Muros são barreiras físicas e morais. Sempre. Nenhum muro foi levantado apenas para embelezar. Não há beleza em muros. Muros em sua maioria são construídos para defesa. A verdade é que nascemos todos num planeta cheio de limitações, sujeito a uma cadeia alimentar. Para se sobreviver, nada melhor que estar no topo da cadeia. O ser humano conseguiu evoluir até o topo, mas mesmo entre a humanidade se pratica o canibalismo de várias formas, sendo a mais sutil, a eliminação de semelhantes de forma indireta pela privação da subsistência. A menos útil é a guerra. Uma e outra podem ser praticados entre nações, entre grupos étnicos e mesmo entre familiares. 

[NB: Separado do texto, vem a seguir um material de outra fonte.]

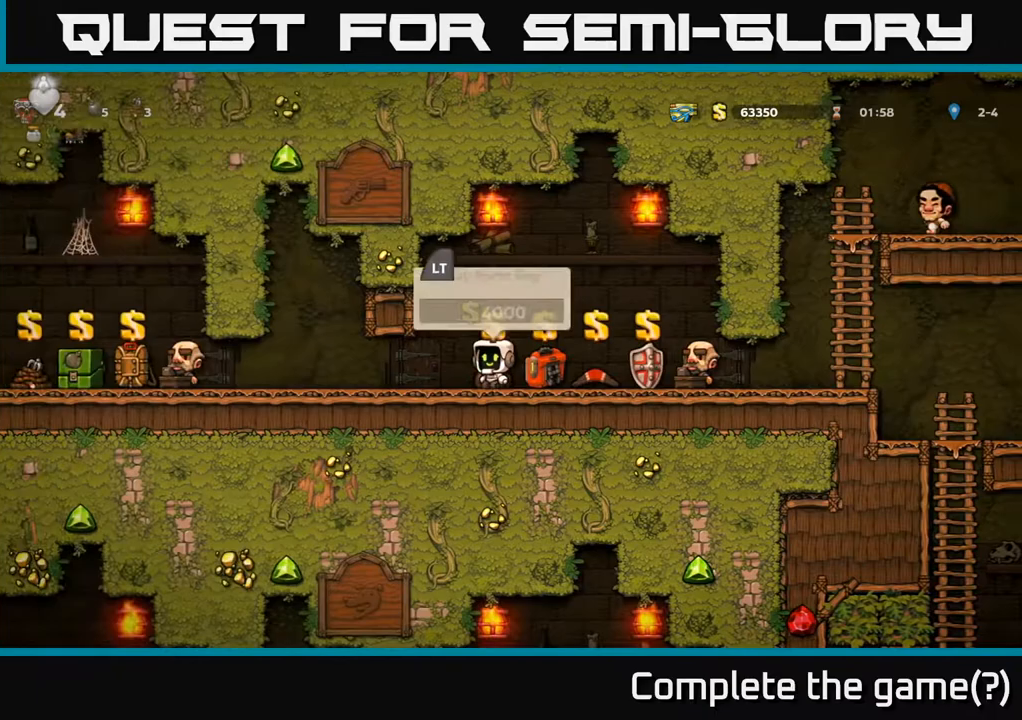
Gameplay with a controller (Xbox layout); each line is a JSON object with the inputs held at the frame after it. "events" lists button and stick changes between this image and that frame as [ms after this image, input, new state], when the widget could be followed in between.
{"buttons": [], "left_stick": "left", "right_stick": "center", "events": [[133, "L2", "down"], [233, "left_stick", "left"], [267, "L2", "up"]]}
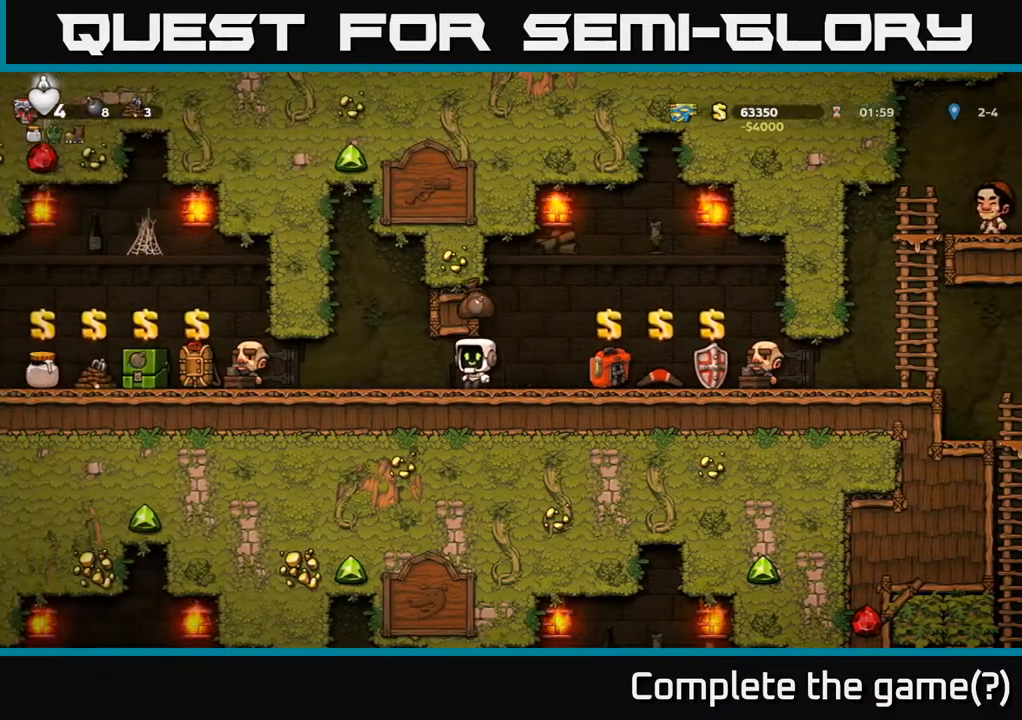
{"buttons": [], "left_stick": "left", "right_stick": "center", "events": []}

Cheguei a conhecer alguns judeus com número impresso no braço. E nasci cerca de um mês depois que a guerra terminou. Os muros dos guetos de Varsóvia e de outros foram demolidos, mas o de Berlim foi construído depois do de Varsóvia(e derrubado) pelos que haviam antes derrubado muros de guetos. Alguns outros ainda estão de pé, como em cidades amuralhadas da Europa por motivos turísticos. O que impressiona, e muito, é como os princípios morais, que embasam o comportamento da humanidade, ou a sua falta de compostura, se alteram de forma tão oposta, dependendo de que lado se está... Judeus construíram muros na faixa de Gaza, americanos construíram-nos na fronteira com o México, nossas cidades estão cheias de muros que dividem condomínios do resto das casas do bairro, mas esses se veem. As sutilezas da convivência que nos separam, essas não

Mas paradoxalmente, o problema não está na construção dos muros, mas o que significam e o que se oculta em sua construção. Visto por um turista, o muro pode ser uma separação porque uns são muito bonzinhos e os outros ruins, ou uns gostam de trabalhar e ganham mais, e outros nem tanto. Se o turista for socialista, dirá que de dentro do muro são de extrema-direita, burgueses ou capitalistas, esquecendo que quem está dentro deles também são socialistas, como na China a qualquer tempo, na ex-URSS e Russia. O povo mais igual do mundo é o cubano. Não existe riqueza para dividir porque todos são pobres exceto os "homens" do governo que têm regalias. Na Índia de fantástica meditação e espiritualidade, quem nasce pária, pária morrerá, sem a minima chance de virar capitalista ou sequer socialista. Fiéis muçulmanos dos que vão a Meca pelo menos uma vez na vida, cortam pescoços de gente inocente sem julgamento imparcial, e se formos falar em outros fiéis de outras religiões, todos construímos muros de algum tipo entre nações, etnias, cidades, lares. O problema principal continuam sendo os entardeceres do tempo das crises, quando se desperta, olhamos ao redor, e constatamos que somos muitos para espaço tão apertado que não dá pra todos. Em tempos de vacas gordas a humanidade cresce muito. Em tempos de vacas magras, Anacreonte devora os próprios filhos, Brutus matou o pai. Deveria haver um Yom Kipur para toda a humanidade, o dia do perdão universal.